» **DIRECTIONS**: Repeat the lines of the data exactly and exclude any picture among them.

» **MATERIAL PROVIDED**:
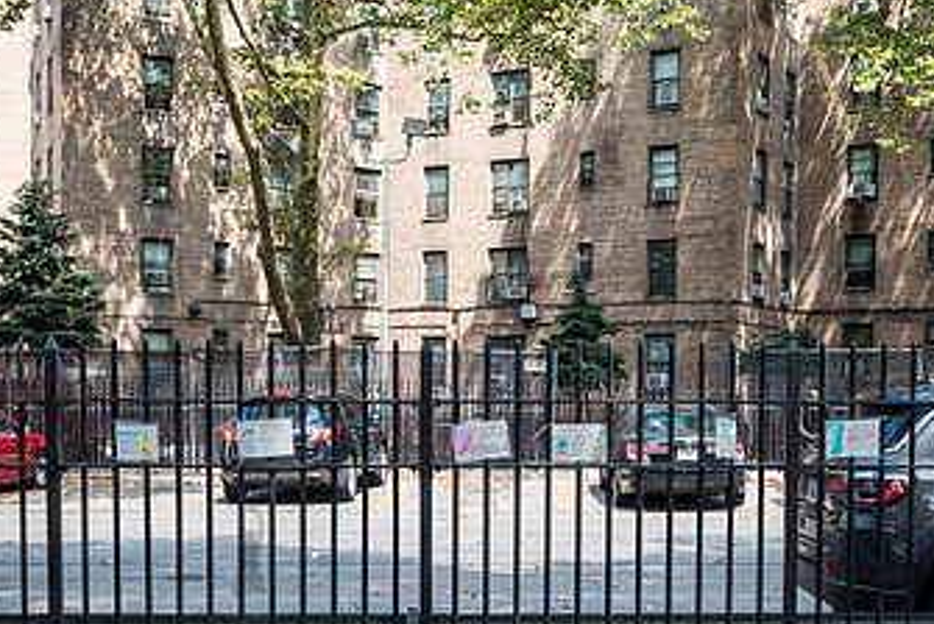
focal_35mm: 53
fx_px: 1376
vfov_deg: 25.3
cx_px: 521
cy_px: 459
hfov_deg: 37.4
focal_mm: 26
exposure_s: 1/800
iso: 400
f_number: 4.5
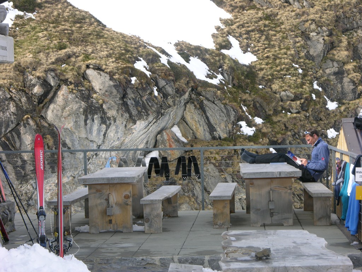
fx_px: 1359
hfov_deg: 15.2
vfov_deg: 11.4
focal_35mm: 130
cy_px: 136
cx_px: 181
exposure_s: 1/247
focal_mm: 31.9
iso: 50
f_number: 5.4
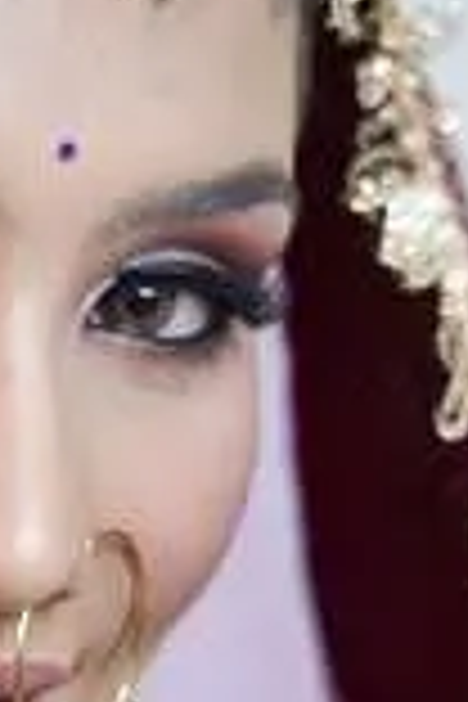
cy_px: 1260
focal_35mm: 257
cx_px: -137
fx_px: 5011
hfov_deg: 5.3
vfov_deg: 7.8
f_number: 2.2
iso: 160
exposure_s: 1/160
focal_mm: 50
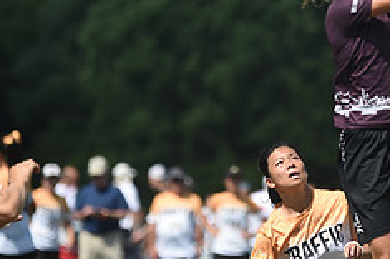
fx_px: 4663
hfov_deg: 4.8
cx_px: 365
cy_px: 117
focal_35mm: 431
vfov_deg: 3.2
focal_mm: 175
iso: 100
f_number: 2.8
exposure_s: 1/2000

» **ANSWER AREA**:
focal_35mm: 53
fx_px: 1376
vfov_deg: 25.3
cx_px: 521
cy_px: 459
hfov_deg: 37.4
focal_mm: 26
exposure_s: 1/800
iso: 400
f_number: 4.5
fx_px: 1359
hfov_deg: 15.2
vfov_deg: 11.4
focal_35mm: 130
cy_px: 136
cx_px: 181
exposure_s: 1/247
focal_mm: 31.9
iso: 50
f_number: 5.4
cy_px: 1260
focal_35mm: 257
cx_px: -137
fx_px: 5011
hfov_deg: 5.3
vfov_deg: 7.8
f_number: 2.2
iso: 160
exposure_s: 1/160
focal_mm: 50
fx_px: 4663
hfov_deg: 4.8
cx_px: 365
cy_px: 117
focal_35mm: 431
vfov_deg: 3.2
focal_mm: 175
iso: 100
f_number: 2.8
exposure_s: 1/2000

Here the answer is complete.